Talking to Girls About Duran Duran by Rob Sheffield
Anyone who has ever found themselves using pop music as a touchstone for certain points in their lives should undoubtedly enjoy Rob Sheffield’s Talking to Girls About Duran Duran. A collection of essays named after some of the most quintessential songs of the 1980s such as “Our Lips Are Sealed” by The Go-Go’s, Madonna’s “Crazy For You,” and even Tone Loc’s “Funky Cold Medina,” readers need not have come of age during the decade to relate to the humorous anecdotes of what it was like growing up a middle class music fan during Reagan-era America.
Everything I Never Told You: A Novel by Celeste Ng
This is the fictional story of a Chinese American family living in a small town during the 1970′s. The main story revolves around the sudden and tragic death of the family’s favorite daughter, but in between the lines the author explores the many ways in which people deal with grief, while still fighting an overwhelming need to fit in. This book is a mystery of sorts, as no one can quite agree as to how the daughter died, but more so than that it’s an exploration into family dynamics and how each person got to where they are now. The author switches view points and provides ample back story of her characters in order to provide the reader with a rich and full picture of a family struggling to fit in, before and after their tragic loss.
We Wish to Inform You That Tomorrow We Will be Killed With Our Families by Philip Gourevitch
This was the saddest and most difficult book to read. It explores the turmoil and swirling forces around the summer of 1994 in Rwanda. This was a time when the Republic of Rwanda’s government adopted a new policy in which everyone in the country’s Hutu majority group was called upon to murder everyone in the Tutsi’s minority.
Philip tells us about the years before and after the genocide and reminds us that Rwandan history is dangerous. With a record of successive struggles for power which consists in the ability to make others inhabit your story of their reality-“even, as is so often the case, when that story is written in their blood.” –p. 48.

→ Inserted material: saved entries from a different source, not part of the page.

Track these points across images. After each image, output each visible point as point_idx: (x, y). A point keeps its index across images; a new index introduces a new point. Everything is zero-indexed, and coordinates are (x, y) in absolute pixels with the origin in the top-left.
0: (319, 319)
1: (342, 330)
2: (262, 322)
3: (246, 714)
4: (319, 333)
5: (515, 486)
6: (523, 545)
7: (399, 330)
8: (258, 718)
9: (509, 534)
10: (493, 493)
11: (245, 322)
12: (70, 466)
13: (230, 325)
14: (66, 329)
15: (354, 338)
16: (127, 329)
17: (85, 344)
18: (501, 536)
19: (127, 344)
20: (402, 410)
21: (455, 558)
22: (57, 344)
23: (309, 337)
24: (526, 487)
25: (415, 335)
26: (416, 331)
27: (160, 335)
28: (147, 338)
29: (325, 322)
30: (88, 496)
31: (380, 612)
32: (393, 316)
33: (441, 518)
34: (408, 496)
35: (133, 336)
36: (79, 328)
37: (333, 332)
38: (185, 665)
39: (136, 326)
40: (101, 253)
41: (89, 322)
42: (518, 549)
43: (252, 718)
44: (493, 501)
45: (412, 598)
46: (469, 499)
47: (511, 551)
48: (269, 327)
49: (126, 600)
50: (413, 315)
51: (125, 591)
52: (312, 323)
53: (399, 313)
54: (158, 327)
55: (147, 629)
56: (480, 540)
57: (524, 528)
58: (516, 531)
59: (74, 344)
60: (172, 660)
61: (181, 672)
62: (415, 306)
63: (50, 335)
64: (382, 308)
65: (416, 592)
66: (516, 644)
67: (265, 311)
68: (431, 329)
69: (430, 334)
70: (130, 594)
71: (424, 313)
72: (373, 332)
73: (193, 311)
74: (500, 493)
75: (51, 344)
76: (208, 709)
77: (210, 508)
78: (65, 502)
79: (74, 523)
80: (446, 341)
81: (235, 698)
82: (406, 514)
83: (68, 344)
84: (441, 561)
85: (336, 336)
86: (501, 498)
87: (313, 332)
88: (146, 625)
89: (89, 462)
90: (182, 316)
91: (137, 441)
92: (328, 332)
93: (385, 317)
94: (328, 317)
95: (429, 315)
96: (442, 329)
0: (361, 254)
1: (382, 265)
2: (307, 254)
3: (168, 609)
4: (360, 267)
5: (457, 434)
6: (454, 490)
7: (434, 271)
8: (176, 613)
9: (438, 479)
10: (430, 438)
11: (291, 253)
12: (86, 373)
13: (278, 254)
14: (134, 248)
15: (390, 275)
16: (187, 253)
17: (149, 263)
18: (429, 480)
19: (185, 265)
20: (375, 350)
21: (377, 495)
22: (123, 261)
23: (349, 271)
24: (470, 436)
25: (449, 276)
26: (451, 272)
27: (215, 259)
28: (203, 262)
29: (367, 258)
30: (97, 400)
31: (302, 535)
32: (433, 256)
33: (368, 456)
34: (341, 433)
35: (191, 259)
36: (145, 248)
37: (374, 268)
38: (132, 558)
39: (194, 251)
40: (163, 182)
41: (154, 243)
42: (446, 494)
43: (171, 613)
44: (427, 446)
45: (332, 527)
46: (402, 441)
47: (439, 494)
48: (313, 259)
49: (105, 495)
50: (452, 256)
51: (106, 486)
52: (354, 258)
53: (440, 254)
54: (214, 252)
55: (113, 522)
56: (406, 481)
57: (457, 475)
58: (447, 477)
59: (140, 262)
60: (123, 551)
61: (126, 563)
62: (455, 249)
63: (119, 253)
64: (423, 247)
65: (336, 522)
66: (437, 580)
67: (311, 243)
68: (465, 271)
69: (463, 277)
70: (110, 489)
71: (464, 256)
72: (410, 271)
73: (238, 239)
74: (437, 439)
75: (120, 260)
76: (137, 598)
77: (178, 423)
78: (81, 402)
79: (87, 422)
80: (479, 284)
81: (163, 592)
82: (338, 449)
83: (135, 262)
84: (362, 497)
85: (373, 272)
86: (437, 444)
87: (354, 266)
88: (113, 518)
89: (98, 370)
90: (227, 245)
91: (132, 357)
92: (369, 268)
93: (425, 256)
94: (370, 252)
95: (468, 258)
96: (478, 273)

His title is based upon an excerpt from a letter written by pastors in one Tutsi community to their church president, a Hutu. He says that he writes about how people imagine themselves and one another. The book was published in 1998 and had 7 printings by 1999. I am so amazed that he was able to observe and obtain his facts and figures without being endangered. He conducted conversations and interviews among key leaders and those attempting to heal from various sections of the country.
I found myself wanting to highlight so many pages to share the things I’ve learned. For instance, there was no US-Bill Clinton-Madeleine Albright-United Nations-NATO intervention in the genocide of these African people. And-Clinton’s ambassador to the UN, Madeleine Albright opposed leaving even the skeleton crew of two hundred seventy (UN Troops) in Rwanda.
On pages 5 and 6 he mentions an article about Dian Fossey’s death in Rwanda with murky proceedings even though the case is closed. And he mentions the prophesy of a Catholic Visionary named Little Peoples, who was in communication with the Blessed Virgin Mary-who relayed messages announcing WOE FOR RWANDA.
Rwanda was the most Christianized country in Africa with 65% Catholics and 15% Protestants. A year after the genocide, The Rwandese Patriotic Army had been deployed to close a camp for “internally displaced persons” at Kibeho, the hill famous for apparitions of the Virgin Mary. Kibeho is merely one of dozens of camps for those displaced. More than 80,000 Hutus who had fled their homes after the genocide were living at the Kibeho camp, which the French had set up during Operation Turquoise. The RPA operation to close the camp had gone awry, and at least two thousand Hutus were reported killed. Once again, a UN battalion had been on hand and had done nothing. (This is a direct quote from Philip).
“The Story of Rwanda had been bothering my mind, and I wanted to explore how the killings at the Kibeho camp related and compared to the genocide that preceded them.”-writes Philip.
On p. 188 it seems that relief agencies agreed in principle but not about how the displaced people should depart the camps! And by early 1995, a quarter of a million IDP’s (internally displaced persons) remained in the camps, of which Kibeho was the largest and home to the largest collection of hard-core Genocidaires.
This book sparks a lot to bother my mind as well. I would love to learn the role of the UN. I only know that when I was much younger in 1990- I was impressed walking through the UN building in NYC for what may have been a brief hour or two. If I were to visit again, I am certain that I would make a day of it!
The author first began his journey to Rwanda in May of 1995. His total stay was 9 months in the course of 6 trips. Pages 186-208 particularly stirred me and I feel compelled to continue studying what happened not too long ago.
Abraham Lincoln said that “We cannot escape history. We…will be remembered in spite of ourselves.”